Glücklich im „Tollhaus“ der Kontexte
Lesen ist eine Kulturtechnik. Das Benutzen einer Bibliothek, die Suche im Katalog muss gelernt werden. Aber das Schönste am Bibliotheksbesuch, am Arbeiten und Verweilen im Lesesaal ist das, was man nicht lernen muss.
TEXT: MARIE WOKALEK
Unsere Zeit, so formulierte es Michel Foucault Ende der 1960er Jahre in seinem Text „Von anderen Räumen“,
sei eher ein Zeitalter des Raumes als der Geschichte. „Wir leben im Zeitalter der Gleichzeitigkeit, des Aneinanderreihens, des Nahen und Fernen, des Nebeneinander und des Zerstreuten.“ Der Strukturalismus versuche, „zwischen Elementen, die über die Zeit verteilt“ sind, „Beziehungen herzustellen“ und sie „als ein Nebeneinander, als ein Gegenüber, als etwas Verschachteltes“ erscheinen zu lassen. In dieser Perspektive zeigt sich die Welt als ein räumliches Netz aus sich kreuzenden Strängen, die verschiedenen Punkte zu Konfigurationen verbinden.
Die Erfahrungen, die wir heute in den digitalen Räumen des Internets machen, passen gut zu Foucaults Skizze unseres Zeitalters als Netz aus Konfigurationen. Für mich wäre das Zeitalter des Digitalen ohne konkrete Bibliotheksräume gerade deshalb ein Albtraumraum.
Raum und Ort
Das Substantiv Bibliothek meint im Deutschen zunächst den konkreten Aufstellungsort einer Bücher-, Noten-, Mediensammlung in einem Gebäude – einen Büchersaal. Im übertragenen Sinne wird manchmal auch die individuell zusammengestellte Sammlung von Büchern, die man bei Ortswechseln mit sich nimmt (bzw. auf der Flucht meist nicht mit sich nehmen kann, was die Entwurzelung verschärft) Bibliothek genannt.

# [ZIEL DER AUFGABE]
Gib bitte den Abschnitt des Textauszugs über Bibliotheksräume von „Die Erfahrungen, die“ bis einschließlich „deshalb ein Albtraumraum.“ noch einmal wieder und tausche dabei „Albtraumraum“ gegen „Schreckensort“ aus.

# [BEREITGESTELLTE DATEN]

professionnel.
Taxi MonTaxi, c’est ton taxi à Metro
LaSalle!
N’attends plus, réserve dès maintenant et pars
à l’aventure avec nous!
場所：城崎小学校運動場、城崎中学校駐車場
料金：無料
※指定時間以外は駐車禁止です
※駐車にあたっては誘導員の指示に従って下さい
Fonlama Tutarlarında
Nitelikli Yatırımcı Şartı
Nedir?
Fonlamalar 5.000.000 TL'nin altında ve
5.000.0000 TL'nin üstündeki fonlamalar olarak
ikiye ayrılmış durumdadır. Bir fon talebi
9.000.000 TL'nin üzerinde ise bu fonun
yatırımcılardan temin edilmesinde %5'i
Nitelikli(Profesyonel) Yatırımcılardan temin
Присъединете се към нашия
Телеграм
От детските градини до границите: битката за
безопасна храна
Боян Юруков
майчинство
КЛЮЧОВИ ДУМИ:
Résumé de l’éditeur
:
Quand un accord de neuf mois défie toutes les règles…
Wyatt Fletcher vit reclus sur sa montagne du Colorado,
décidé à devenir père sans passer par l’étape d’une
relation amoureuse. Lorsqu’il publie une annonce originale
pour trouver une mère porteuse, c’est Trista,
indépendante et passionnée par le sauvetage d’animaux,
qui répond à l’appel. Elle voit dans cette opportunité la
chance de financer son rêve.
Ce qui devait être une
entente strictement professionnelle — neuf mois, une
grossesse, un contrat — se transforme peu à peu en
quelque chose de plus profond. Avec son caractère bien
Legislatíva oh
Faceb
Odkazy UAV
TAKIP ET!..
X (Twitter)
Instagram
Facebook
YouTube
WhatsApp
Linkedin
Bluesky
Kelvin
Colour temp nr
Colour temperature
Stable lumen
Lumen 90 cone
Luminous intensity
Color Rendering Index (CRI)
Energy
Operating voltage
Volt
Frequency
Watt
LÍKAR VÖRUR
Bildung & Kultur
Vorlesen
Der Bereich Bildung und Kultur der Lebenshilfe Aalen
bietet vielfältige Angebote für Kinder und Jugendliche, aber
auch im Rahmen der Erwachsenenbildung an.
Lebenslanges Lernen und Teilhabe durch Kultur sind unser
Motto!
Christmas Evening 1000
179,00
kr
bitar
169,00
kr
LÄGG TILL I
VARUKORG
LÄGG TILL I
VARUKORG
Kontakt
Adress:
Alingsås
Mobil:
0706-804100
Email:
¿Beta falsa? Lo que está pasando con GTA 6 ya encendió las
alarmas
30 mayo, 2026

# [ANTWORTBEREICH]
Die Erfahrungen, die wir heute in den digitalen Räumen des Internets machen, passen gut zu Foucaults Skizze unseres Zeitalters als Netz aus Konfigurationen. Für mich wäre das Zeitalter des Digitalen ohne konkrete Bibliotheksräume gerade deshalb ein Schreckensort.